Ivo Mertens : Nous pensons que c’est un tournant structurel, et les chiffres le confirment. Entre janvier et mai 2025, nous avons analysé plus de 10 milliards d’euros de paiements internationaux : la part du dollar est passée de 35 % à 30 %, tandis que l’euro a progressé de 47 % à 50 %. D’autres devises comme le yuan, le peso ou le rand connaissent également une légère hausse. Le dollar reste une référence, mais son instabilité coûte de plus en plus cher aux PME. Elles arbitrent désormais au quotidien pour choisir la bonne devise, le bon moment et le bon partenaire. Cette évolution s’accompagne d’une hausse de 50 % des opérations de couverture de change sur la même période : un signal clair que les entreprises veulent reprendre la main sur leur exposition au risque.
Les PME internationales sont souvent trop grosses pour les solutions « light » des néobanques, trop petites pour les grands groupes bancaires. Que manque-t-il aujourd’hui dans l’écosystème pour vraiment les soutenir ?
Ivo Mertens : Il leur manque un accompagnement spécifique, adapté à leur taille. Ces entreprises – les Small and Medium Multinationals (SMM) – ont une complexité financière proche de celle des grands groupes, mais sans les ressources internes pour y faire face. C’est précisément pour elles qu’iBanFirst a conçu sa plateforme : un accès simplifié à plus de 30 devises, un suivi en temps réel des paiements grâce à notre Payment Tracker, une transparence totale sur les taux et les frais, et un accompagnement humain pour choisir les solutions de couverture adaptées. Ces dirigeants ne demandent pas la lune, mais des outils clairs, efficaces et fiables pour garder la main sur leurs marges.
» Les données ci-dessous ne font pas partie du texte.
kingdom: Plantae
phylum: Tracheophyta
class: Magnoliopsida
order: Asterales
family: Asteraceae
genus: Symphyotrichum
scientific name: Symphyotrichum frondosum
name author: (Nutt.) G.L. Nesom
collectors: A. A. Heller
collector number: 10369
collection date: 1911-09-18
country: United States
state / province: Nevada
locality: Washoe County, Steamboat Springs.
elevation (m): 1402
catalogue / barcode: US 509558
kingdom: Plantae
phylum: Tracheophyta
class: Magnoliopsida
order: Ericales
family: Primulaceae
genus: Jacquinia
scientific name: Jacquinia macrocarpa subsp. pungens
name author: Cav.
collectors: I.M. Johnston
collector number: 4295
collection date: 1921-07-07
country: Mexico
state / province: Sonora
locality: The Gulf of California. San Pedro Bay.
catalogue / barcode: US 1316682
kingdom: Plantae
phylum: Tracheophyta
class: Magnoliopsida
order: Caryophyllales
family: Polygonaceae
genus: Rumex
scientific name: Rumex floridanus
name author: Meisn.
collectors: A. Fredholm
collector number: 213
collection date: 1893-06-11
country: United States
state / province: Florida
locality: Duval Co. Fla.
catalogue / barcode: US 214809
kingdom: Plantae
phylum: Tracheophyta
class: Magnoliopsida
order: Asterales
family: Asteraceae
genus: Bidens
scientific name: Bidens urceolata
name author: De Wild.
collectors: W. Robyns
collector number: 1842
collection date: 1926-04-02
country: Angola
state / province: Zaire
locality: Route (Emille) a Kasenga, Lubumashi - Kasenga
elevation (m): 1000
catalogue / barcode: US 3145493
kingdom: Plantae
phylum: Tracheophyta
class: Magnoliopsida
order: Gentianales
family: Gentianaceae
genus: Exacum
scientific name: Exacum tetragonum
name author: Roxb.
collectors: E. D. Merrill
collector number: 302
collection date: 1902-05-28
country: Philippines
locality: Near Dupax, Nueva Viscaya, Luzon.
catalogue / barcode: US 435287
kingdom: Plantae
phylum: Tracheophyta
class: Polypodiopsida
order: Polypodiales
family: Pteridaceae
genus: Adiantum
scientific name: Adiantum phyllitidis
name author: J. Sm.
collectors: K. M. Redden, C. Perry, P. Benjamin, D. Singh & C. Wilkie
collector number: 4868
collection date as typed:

Face aux ambitions européennes en matière d’indépendance économique, quel rôle une fintech comme iBanFirst peut-elle jouer pour renforcer la compétitivité des entreprises à l’export ?
Ivo Mertens : Notre rôle est de renforcer leur autonomie opérationnelle. Une entreprise capable de payer dans la bonne devise, au bon moment, avec un taux optimisé, gagne en compétitivité. Pour y parvenir, il faut simplifier les paiements internationaux, réduire les frictions bancaires, couvrir efficacement les risques de change et rester agile pour ajuster sa stratégie en temps réel. Dans un contexte où l’Union européenne fait évoluer ses outils industriels et financiers, notre mission est claire : bâtir une infrastructure numérique pensée pour les PME, qui leur permette de se développer à l’international sans dépendre d’acteurs trop lourds ou inadaptés.
Si vous aviez une recommandation à faire aux acteurs publics, aux réseaux d’accompagnement ou aux CCI pour mieux armer nos PME à l’international, ce serait quoi ?
Ivo Mertens : Prendre le temps. Aider les entreprises à prendre du recul, à challenger le statu quo, à sortir de la réaction à chaud.
Un bon accompagnement, ce n’est pas de donner des recettes. C’est se poser les bonnes questions :
- Le contrat actuel est-il encore pertinent ?
- Faut-il revoir le mode de paiement ?
- Existe-t-il un levier de couverture non utilisé ?
Dans cette instabilité permanente, la méthode compte autant que les outils. Et c’est ce que nous essayons de transmettre avec le kit de survie ou nos études sur les devises.